L’orage gronde à l’heure de la grand-messe. Les cierges couleur ivoire éclairent pauvrement l’église. On dirait qu’il va faire noir. On dirait que vient le soir. La grêle nourrie de froid comme un linge au vent s’abat et claque au beau milieu de juin, s’acharnant tambourinant avec ses bras solides.
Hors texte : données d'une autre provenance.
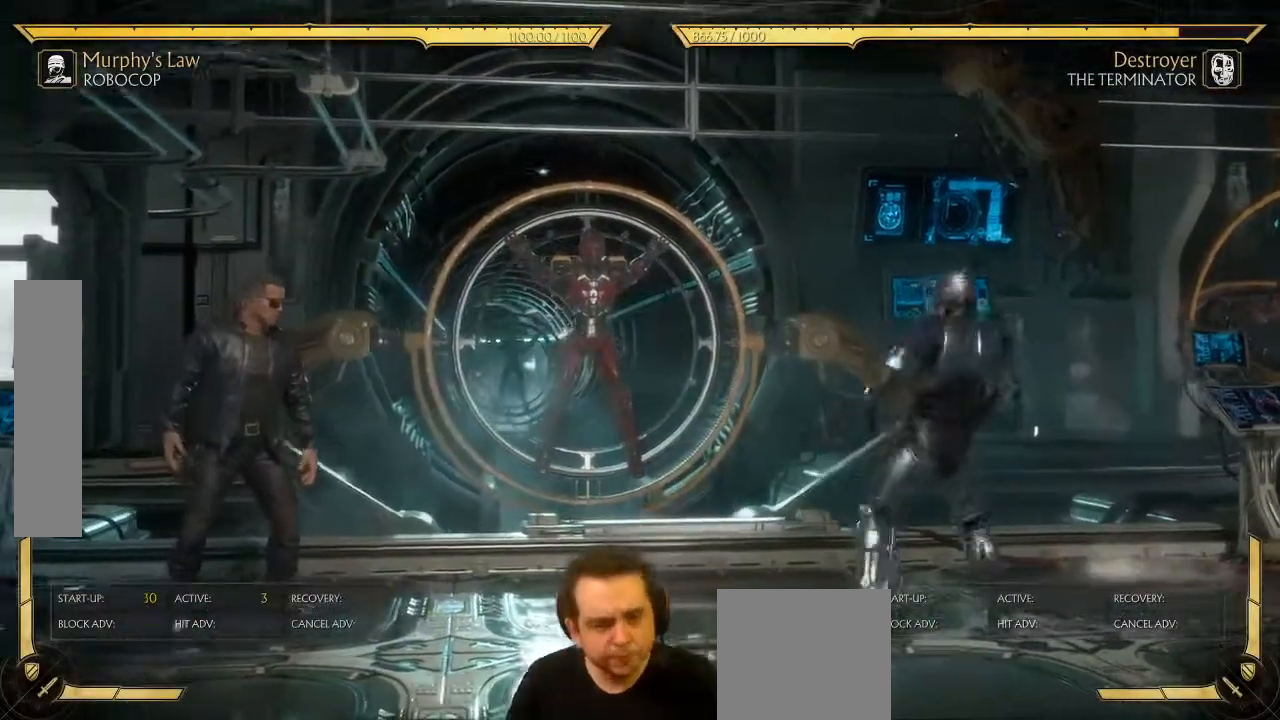
{"dt_ms": 500, "buttons": ["DPAD_DOWN"], "left_stick": "center", "events": [[200, "SELECT", "down"], [217, "DPAD_LEFT", "up"], [367, "SELECT", "up"], [500, "DPAD_DOWN", "down"]]}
La lourde clenche de la porte d’entrée tombe sèchement sur les retardataires. Voici qu’apparaissent et entrent ces infortunés ; Ils sont comme des soupes trempées. Ça fait sourire en douce les commères sur les bancs alignées. Parterre de chattes sournoises à l’affut du village. Oies moqueuses. Caquetantes. Promptes à grimper quatre à quatre au clocher des préjugés. Celles-là sont par ici les démons ordinaires. Après la messe ces dames s’attarderont devant les tombes aux chrysanthèmes, s’y prélassant par habitude ou par paresse sous un ciel gris zébré.
Les retardataires guettent une chaise, un banc où s’installer mais c’est bondé. Ils passent sur les côtés à pas feutrés. Les talons dans l’allée crissent comme la meule du moulin sur le dallage argenté. Ils ont du fer sous les souliers comme broyant d’aphanitiques porphyres. Blanche farine. Avoir du pain. Tel est notre souci quotidien. Nul ne va chercher plus loin.
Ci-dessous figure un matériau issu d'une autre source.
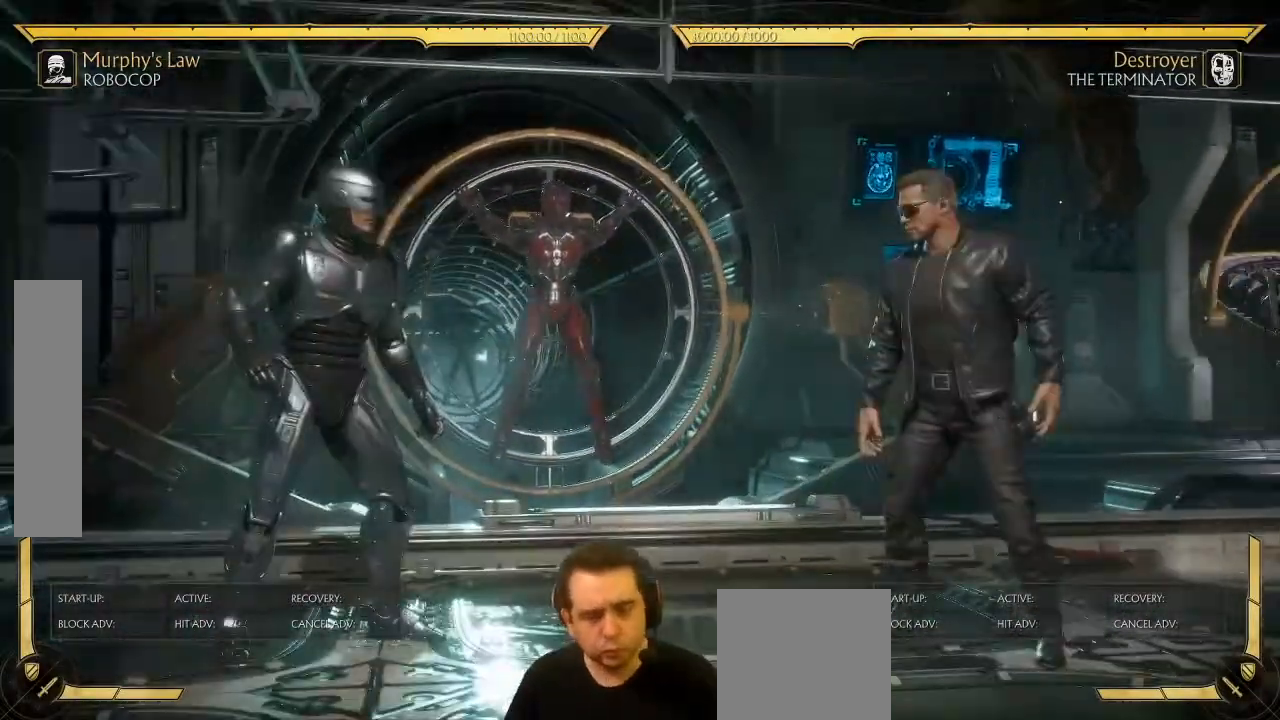
{"dt_ms": 500, "buttons": [], "left_stick": "center", "events": [[350, "DPAD_DOWN", "up"]]}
On voit qui s’est saisi de l’eau au bénitier de kersantite la portant à son front en un point, une fois, puis à la panse une fois, puis à l’épaule, une fois encore successivement de chaque côté pour se signer dûment de la géométrique croix. Traçant comme se dessinant un corps abstrait sur son enveloppe charnelle reliée aux autres paysans. Ça défile dans l’entrée. On voit qui sont de bigotes grenouilles clapotant dans l’eau bénite. Qui se signe du bout des doigts sur le gilet brodé. Qui est meunier. Qui est notaire. Qui se vêt d’une pauvre chemise rapetassée. Qui depuis Chouer accomplissait la route à pieds traversant les champs de blé. Qui sur le silex pointu a son vieux biclou crevé. Qui de soucis a le front grevé. Qui comme Pierre se met martel en tête. Qui d’un vilain caillou sous le genou s’est blessé. Il en reste : on a beau enlever.
Qui à l’âge de vingt-cinq ans vient encore accompagnée comme mademoiselle l’hydrocéphale. Dire son pas docile dans l’ombre de sa mère. Dire la démarche dansante et légère d’un éléphanteau dans la nuit de l’esprit. Toute en boule. J’ai jamais su dire son nom. Ailleurs qu’à l’église elle n’a jamais parue avec sa très grosse tête. Dieu protège les pauvres et les infirmes. Dieu protège les faibles et les débiles. Âpre est le pain des humains.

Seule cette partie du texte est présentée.